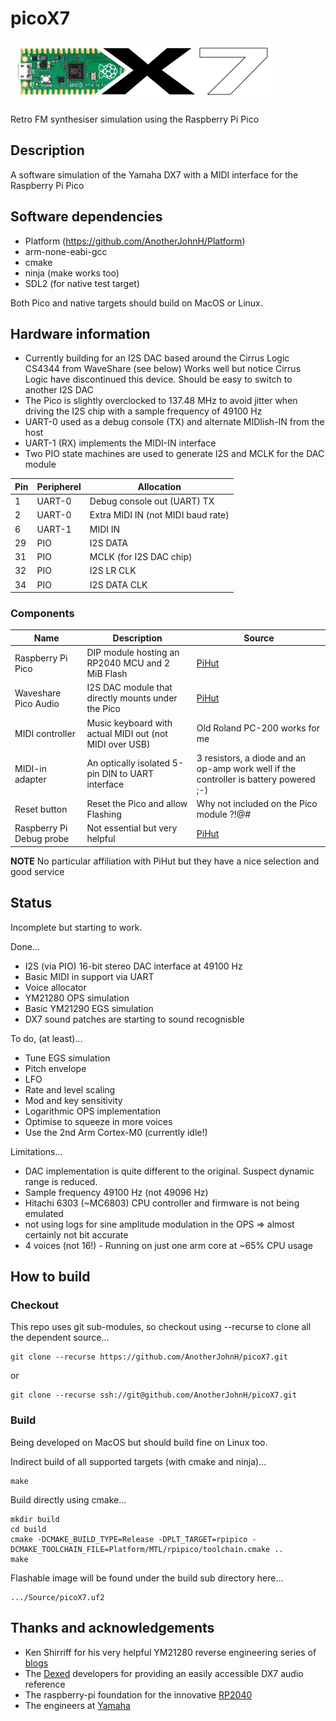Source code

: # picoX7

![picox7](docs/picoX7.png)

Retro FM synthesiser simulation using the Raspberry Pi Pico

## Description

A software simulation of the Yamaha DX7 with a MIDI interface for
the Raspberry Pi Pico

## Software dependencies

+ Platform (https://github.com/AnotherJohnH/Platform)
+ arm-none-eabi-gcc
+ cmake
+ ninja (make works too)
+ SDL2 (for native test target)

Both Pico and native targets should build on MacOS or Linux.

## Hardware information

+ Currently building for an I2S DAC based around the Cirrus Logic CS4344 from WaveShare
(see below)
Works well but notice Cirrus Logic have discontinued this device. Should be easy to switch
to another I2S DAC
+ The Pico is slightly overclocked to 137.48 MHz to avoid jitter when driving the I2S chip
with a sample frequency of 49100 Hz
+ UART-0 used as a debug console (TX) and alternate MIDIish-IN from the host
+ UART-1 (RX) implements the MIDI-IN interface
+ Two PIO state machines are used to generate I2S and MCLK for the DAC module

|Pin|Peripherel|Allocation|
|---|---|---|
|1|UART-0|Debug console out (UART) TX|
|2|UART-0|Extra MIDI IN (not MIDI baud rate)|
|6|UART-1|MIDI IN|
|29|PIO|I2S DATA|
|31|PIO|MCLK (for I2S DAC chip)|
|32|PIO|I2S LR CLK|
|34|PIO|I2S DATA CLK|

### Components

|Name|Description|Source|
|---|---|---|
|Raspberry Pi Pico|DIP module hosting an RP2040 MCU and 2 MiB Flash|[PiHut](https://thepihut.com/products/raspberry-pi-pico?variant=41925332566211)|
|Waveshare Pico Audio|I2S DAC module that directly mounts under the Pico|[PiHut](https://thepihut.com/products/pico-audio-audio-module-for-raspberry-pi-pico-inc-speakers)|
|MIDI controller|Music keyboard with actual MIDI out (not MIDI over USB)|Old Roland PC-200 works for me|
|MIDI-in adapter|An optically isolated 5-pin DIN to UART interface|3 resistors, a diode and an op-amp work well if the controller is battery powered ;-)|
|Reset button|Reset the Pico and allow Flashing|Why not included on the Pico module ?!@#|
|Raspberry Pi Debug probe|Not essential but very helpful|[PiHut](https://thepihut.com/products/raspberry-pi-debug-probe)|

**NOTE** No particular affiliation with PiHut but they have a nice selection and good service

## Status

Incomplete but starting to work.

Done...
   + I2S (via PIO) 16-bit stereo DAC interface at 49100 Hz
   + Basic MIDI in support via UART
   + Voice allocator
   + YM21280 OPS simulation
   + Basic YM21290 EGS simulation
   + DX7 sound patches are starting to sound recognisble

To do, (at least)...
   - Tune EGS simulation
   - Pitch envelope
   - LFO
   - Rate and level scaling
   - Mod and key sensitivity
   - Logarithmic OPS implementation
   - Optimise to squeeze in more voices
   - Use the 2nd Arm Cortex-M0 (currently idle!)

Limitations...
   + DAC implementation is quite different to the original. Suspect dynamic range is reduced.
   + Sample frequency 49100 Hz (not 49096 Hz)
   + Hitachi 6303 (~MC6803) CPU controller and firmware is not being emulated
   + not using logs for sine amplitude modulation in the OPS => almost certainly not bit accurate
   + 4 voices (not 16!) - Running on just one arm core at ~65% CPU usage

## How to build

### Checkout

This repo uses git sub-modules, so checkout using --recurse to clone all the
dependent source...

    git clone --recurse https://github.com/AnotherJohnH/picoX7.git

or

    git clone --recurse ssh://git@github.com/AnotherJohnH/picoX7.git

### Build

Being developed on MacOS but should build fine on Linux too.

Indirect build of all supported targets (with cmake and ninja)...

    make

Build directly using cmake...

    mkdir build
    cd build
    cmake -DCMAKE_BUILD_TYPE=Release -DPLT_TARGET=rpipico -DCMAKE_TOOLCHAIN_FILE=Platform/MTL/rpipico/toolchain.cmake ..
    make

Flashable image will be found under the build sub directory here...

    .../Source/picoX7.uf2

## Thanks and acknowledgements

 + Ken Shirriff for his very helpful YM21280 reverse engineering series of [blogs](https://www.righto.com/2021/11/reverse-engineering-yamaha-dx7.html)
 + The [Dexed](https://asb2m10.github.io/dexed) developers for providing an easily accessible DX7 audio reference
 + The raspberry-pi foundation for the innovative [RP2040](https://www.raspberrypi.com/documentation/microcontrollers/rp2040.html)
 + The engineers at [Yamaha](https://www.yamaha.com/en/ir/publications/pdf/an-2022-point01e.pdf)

*WHAT THIS TASK INVOLVES*
Render the lines of the records as a Markdown table with the columns "Row" and "Line". Begin at the line that contains "Build directly using cmake...", stop after the last line of the records, and leave out blank lines.

*RESPONSE TO THE EXERCISE*
| Row | Line |
|---|---|
| 1 | Build directly using cmake... |
| 2 |     mkdir build |
| 3 |     cd build |
| 4 |     cmake -DCMAKE_BUILD_TYPE=Release -DPLT_TARGET=rpipico -DCMAKE_TOOLCHAIN_FILE=Platform/MTL/rpipico/toolchain.cmake .. |
| 5 |     make |
| 6 | Flashable image will be found under the build sub directory here... |
| 7 |     .../Source/picoX7.uf2 |
| 8 | ## Thanks and acknowledgements |
| 9 |  + Ken Shirriff for his very helpful YM21280 reverse engineering series of [blogs](https://www.righto.com/2021/11/reverse-engineering-yamaha-dx7.html) |
| 10 |  + The [Dexed](https://asb2m10.github.io/dexed) developers for providing an easily accessible DX7 audio reference |
| 11 |  + The raspberry-pi foundation for the innovative [RP2040](https://www.raspberrypi.com/documentation/microcontrollers/rp2040.html) |
| 12 |  + The engineers at [Yamaha](https://www.yamaha.com/en/ir/publications/pdf/an-2022-point01e.pdf) |